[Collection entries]
——

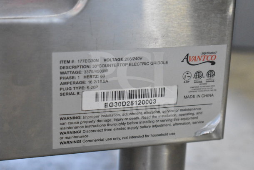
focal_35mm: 82
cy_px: 85
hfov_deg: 24.6
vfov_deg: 16.6
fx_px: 582
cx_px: 127
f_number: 5.6
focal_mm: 55
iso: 9000
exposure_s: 1/100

——

Problem: Keep every word of the lines above unchanged in the copy, and omit the pictures.

Solution:
focal_35mm: 82
cy_px: 85
hfov_deg: 24.6
vfov_deg: 16.6
fx_px: 582
cx_px: 127
f_number: 5.6
focal_mm: 55
iso: 9000
exposure_s: 1/100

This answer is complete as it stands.